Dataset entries
((

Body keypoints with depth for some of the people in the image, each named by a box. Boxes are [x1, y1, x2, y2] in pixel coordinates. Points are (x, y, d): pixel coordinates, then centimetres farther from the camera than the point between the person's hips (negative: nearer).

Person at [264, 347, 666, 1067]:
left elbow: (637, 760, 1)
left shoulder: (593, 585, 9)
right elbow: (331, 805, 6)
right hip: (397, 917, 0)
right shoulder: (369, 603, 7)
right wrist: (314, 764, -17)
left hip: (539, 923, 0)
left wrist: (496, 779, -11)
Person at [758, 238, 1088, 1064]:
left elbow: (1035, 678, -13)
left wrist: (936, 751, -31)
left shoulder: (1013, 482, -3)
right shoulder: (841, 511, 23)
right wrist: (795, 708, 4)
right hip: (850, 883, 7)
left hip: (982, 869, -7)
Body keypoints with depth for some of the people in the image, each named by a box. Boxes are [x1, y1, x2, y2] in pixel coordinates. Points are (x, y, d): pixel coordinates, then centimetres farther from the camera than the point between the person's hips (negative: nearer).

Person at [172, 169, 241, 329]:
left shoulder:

))
((

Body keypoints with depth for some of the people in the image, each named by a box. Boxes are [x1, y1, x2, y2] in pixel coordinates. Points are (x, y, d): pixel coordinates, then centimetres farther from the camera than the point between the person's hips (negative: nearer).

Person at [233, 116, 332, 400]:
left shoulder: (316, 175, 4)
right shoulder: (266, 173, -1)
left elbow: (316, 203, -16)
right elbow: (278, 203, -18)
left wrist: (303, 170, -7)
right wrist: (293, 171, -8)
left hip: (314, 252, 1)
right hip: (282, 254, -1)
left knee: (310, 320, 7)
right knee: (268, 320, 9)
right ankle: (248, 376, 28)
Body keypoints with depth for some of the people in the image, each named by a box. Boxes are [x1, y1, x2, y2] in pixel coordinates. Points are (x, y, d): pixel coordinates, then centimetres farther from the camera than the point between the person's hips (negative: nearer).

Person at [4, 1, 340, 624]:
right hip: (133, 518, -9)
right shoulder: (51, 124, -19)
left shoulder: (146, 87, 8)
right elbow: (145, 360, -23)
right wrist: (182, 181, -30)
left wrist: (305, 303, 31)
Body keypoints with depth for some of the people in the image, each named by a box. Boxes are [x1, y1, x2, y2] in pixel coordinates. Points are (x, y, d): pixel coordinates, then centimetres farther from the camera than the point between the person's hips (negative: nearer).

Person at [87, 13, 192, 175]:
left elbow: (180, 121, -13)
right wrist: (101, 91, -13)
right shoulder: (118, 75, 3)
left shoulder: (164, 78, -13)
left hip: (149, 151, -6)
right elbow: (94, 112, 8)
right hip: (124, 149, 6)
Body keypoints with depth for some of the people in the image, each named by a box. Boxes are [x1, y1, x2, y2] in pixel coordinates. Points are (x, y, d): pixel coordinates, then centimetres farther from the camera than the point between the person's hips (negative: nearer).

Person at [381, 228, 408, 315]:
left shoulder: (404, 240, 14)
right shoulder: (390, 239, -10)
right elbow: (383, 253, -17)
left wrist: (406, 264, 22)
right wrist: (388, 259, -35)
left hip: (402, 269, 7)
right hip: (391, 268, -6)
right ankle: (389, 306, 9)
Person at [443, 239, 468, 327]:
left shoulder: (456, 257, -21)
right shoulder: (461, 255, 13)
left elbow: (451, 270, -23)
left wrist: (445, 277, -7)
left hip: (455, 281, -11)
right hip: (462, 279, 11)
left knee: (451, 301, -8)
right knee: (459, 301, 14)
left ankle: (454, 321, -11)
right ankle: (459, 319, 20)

))
((

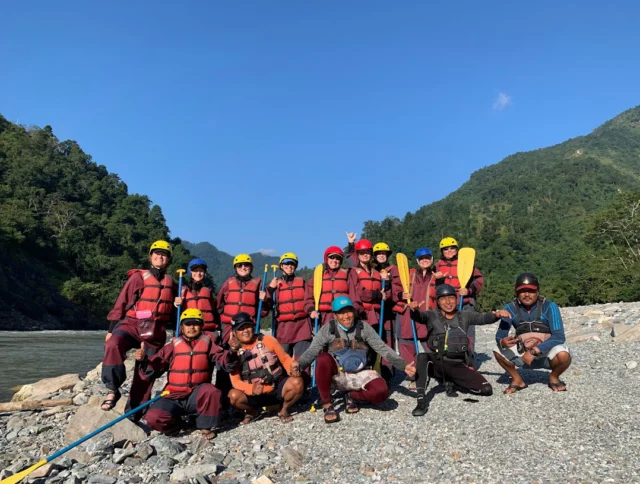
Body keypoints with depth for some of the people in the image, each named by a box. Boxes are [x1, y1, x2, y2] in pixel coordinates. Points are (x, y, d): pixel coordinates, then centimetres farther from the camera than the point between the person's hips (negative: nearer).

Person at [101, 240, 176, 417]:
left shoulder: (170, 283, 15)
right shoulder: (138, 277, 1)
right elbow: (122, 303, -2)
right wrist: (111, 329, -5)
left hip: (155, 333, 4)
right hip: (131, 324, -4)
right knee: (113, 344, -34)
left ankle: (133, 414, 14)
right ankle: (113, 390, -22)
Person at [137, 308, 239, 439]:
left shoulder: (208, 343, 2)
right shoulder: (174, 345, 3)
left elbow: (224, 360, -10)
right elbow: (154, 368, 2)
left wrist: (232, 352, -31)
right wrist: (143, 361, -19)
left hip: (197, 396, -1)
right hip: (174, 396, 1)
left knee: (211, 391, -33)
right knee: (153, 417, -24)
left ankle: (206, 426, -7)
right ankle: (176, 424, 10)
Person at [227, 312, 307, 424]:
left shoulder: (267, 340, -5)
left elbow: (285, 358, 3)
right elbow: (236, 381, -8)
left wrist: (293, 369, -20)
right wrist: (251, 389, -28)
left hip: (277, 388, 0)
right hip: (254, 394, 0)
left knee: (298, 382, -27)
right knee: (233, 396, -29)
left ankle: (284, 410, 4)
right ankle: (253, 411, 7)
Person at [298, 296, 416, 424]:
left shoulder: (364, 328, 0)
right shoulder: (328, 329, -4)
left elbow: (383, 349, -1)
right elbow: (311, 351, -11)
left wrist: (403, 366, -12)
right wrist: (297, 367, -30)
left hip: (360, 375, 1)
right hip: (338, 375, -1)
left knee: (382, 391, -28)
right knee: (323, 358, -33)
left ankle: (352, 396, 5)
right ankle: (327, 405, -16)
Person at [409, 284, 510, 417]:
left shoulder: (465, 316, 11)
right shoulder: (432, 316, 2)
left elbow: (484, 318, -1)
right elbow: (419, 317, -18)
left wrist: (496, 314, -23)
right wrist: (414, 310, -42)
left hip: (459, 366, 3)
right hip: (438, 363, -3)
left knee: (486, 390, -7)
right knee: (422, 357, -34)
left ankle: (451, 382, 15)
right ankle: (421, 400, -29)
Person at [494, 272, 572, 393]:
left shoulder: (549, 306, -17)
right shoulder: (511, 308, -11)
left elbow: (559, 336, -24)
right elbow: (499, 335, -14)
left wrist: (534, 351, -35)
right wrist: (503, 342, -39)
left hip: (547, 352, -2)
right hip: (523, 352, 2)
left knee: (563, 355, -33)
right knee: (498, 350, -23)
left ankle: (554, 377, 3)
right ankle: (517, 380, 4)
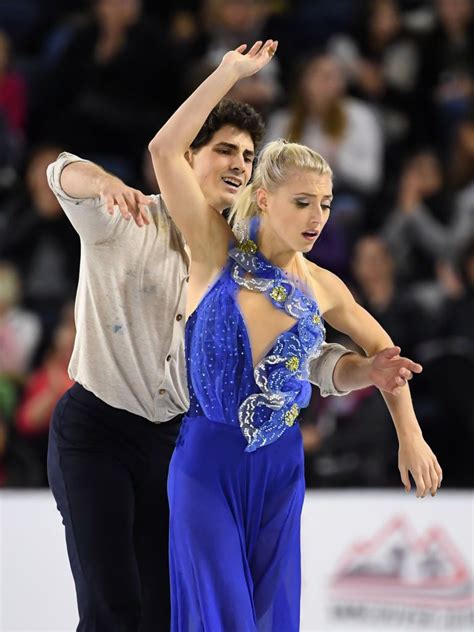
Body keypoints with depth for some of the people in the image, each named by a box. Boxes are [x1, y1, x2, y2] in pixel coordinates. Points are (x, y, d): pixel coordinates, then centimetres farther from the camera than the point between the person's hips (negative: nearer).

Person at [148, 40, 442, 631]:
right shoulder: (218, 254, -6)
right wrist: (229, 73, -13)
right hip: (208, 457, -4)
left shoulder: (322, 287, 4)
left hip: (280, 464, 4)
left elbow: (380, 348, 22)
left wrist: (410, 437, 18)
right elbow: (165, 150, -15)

))

The lines above, starting at the one with "left shoulder: (316, 175, 4)" and ending at the one with "right ankle: (248, 376, 28)", are the only ones to return, exactly as written.

left shoulder: (316, 175, 4)
right shoulder: (266, 173, -1)
left elbow: (316, 203, -16)
right elbow: (278, 203, -18)
left wrist: (303, 170, -7)
right wrist: (293, 171, -8)
left hip: (314, 252, 1)
right hip: (282, 254, -1)
left knee: (310, 320, 7)
right knee: (268, 320, 9)
right ankle: (248, 376, 28)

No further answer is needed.